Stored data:
----

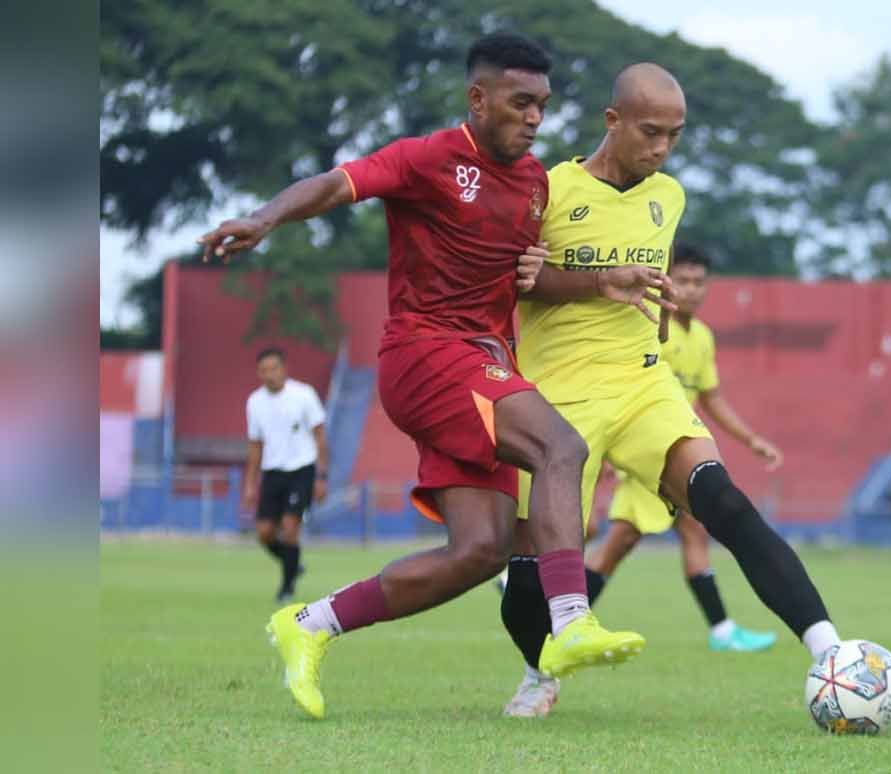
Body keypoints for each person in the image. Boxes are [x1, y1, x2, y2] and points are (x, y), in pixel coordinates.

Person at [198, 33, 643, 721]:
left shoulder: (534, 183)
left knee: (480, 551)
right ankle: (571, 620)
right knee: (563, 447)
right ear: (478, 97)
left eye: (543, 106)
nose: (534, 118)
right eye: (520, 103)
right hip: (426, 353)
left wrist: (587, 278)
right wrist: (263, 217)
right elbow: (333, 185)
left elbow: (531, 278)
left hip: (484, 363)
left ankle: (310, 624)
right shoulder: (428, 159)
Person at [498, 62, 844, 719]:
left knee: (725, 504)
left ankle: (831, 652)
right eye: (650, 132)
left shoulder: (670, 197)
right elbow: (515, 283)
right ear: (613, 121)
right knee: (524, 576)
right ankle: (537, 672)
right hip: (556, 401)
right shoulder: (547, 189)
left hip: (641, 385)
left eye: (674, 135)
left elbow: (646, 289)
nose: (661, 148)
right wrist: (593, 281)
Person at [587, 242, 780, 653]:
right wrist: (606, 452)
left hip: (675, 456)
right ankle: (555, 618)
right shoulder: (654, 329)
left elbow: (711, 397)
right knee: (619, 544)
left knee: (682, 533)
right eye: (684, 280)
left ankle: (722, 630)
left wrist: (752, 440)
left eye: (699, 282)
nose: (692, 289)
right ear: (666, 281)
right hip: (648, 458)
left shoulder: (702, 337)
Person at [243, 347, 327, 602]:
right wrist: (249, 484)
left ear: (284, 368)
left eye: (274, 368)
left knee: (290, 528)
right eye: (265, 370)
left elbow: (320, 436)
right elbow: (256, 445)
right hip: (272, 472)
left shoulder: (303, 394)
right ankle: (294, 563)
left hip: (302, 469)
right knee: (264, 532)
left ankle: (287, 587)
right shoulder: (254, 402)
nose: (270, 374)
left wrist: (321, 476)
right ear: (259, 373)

----

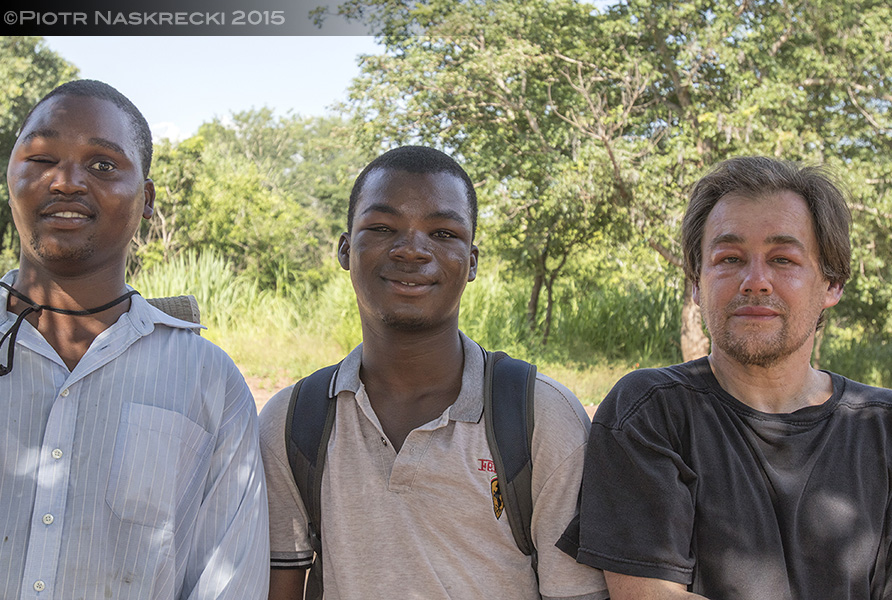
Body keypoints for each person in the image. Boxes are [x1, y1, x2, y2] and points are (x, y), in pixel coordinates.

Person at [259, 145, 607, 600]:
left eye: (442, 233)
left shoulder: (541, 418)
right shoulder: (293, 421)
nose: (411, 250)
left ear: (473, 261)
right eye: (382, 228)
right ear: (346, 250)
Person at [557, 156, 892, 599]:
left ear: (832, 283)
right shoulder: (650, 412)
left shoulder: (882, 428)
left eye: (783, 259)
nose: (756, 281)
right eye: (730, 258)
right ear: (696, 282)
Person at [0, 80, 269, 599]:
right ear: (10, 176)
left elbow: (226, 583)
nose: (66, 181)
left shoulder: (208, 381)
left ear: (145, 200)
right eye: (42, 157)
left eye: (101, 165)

----

* **EXERCISE DESCRIPTION**
Could you write out, exactly as they stand, only the lines above that begin at the line with "left eye: (699, 282)" and stop after the line with "left shoulder: (303, 394)"?

* **ANSWER**
left eye: (699, 282)
nose: (692, 289)
right ear: (666, 281)
right hip: (648, 458)
left shoulder: (702, 337)
Person at [243, 347, 327, 602]:
right wrist: (249, 484)
left ear: (284, 368)
left eye: (274, 368)
left knee: (290, 528)
right eye: (265, 370)
left elbow: (320, 436)
right elbow: (256, 445)
right hip: (272, 472)
left shoulder: (303, 394)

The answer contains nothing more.